- Kończę z tym. W życiu jest dużo więcej do roboty niż udawanie. Będę już tylko grał w piłkę nożną i chodził do lunaparków - w ten sposób Charlie Sheen zapowiedział, że wystepy w serialu "Anger Management" będzą jego ostatnią rolą w karierze. Nikt nie wie, czy te słowa traktować poważnie. Aktor znany z zamiłowania do używek w ub.r. ochrzcił się mianem "Mesjasza Malibu" i "Poetą napalmu", mówił, że ma krew tygrysa, a swojego szefa nazwał robakiem.

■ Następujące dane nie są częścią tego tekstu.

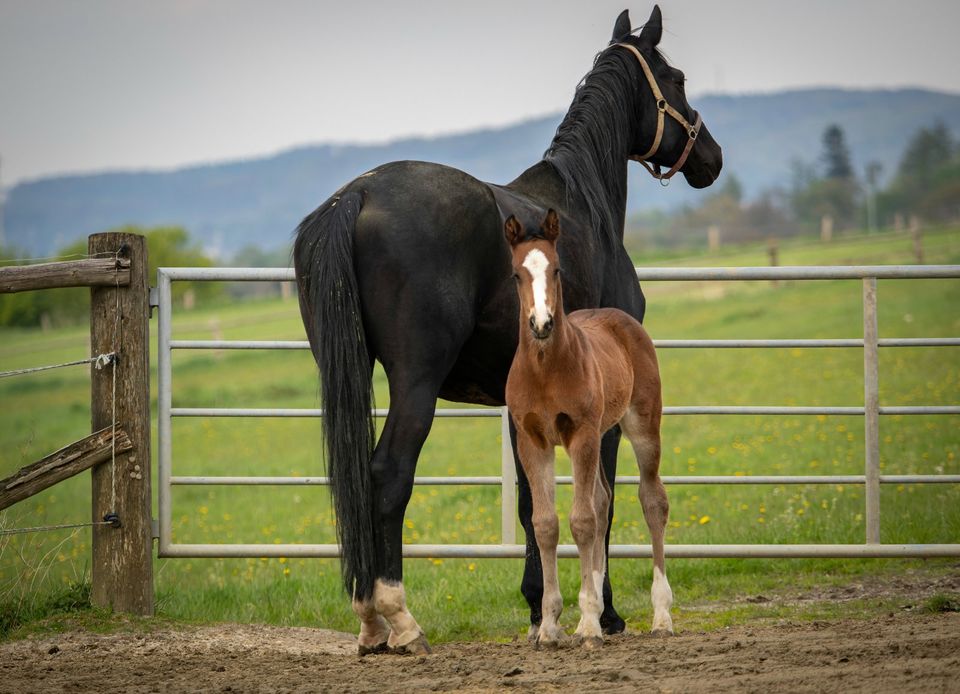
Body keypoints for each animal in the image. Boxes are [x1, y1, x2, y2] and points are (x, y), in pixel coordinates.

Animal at [506, 212, 672, 652]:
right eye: (516, 274)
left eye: (557, 269)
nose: (541, 324)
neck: (546, 369)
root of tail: (620, 316)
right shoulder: (533, 440)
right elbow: (546, 524)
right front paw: (550, 627)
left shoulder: (580, 433)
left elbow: (581, 520)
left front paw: (588, 627)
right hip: (603, 432)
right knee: (602, 499)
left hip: (640, 425)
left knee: (652, 501)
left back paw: (661, 615)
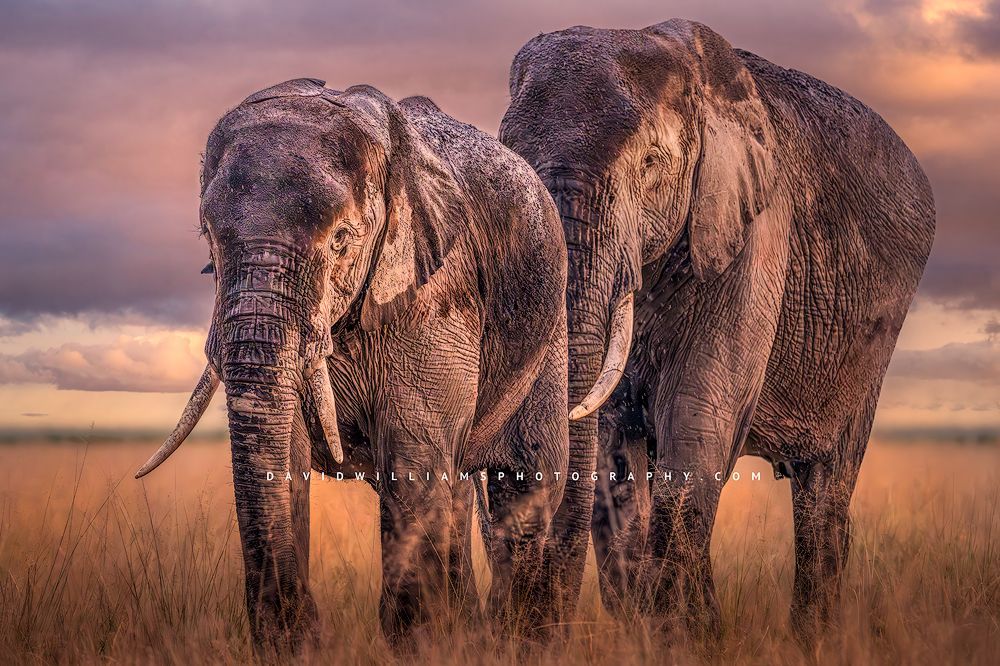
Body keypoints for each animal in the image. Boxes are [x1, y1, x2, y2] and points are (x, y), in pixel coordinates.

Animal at [135, 78, 585, 648]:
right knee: (460, 489)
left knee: (524, 485)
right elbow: (286, 457)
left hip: (548, 329)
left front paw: (418, 646)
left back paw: (519, 641)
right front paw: (294, 645)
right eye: (208, 238)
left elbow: (413, 457)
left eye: (342, 240)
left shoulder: (438, 291)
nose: (313, 631)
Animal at [499, 19, 935, 639]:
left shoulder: (755, 229)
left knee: (825, 489)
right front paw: (660, 630)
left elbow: (696, 416)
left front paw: (686, 635)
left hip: (871, 346)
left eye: (653, 164)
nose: (538, 629)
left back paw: (813, 639)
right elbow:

To ma być wielki powrót Charliego Sheena po głośnym wyrzuceniu go w ub.r. z serialu "Dwóch i pół", za odcinek którego stacja CBS płaciła mu 1,2 miliona dolarów. "Anger Management" będzie miał premierę 28 czerwca w amerykańskiej kablówce FX, ale już teraz branża filmowa zastanawia się, czy aktor uratuje swoją karierę. "Trudno uwierzyć, że Charlie Sheen jeszcze żyje" - napisał "New York Times".
Jednak "Hollywood Reporter" (którego dziennikarze już widzieli pierwsze odciniki "Anger Managment") pisze, że Sheen udowadnia tą rolą, że "nadal potrafi być śmieszny", a serial jest zabawniejszy niż obecna seria "Dwóch i pół", gdzie zastąpił go Ashton Kutcher. Zauważyli to reklamodawcy, którzy wykupili cały czas antenowy w czterech pierwszych odcinkach, a zakupem całej serii są zainteresowane telewizje z Kanady, Niemiec, Skandynawii i Australii, a także kilka krajów Ameryki Południowej. To daje FX i wytwórni Lionsgate zielone światło do rozpoczęcia drugiego sezonu, zanim serial w ogóle zadebiutował.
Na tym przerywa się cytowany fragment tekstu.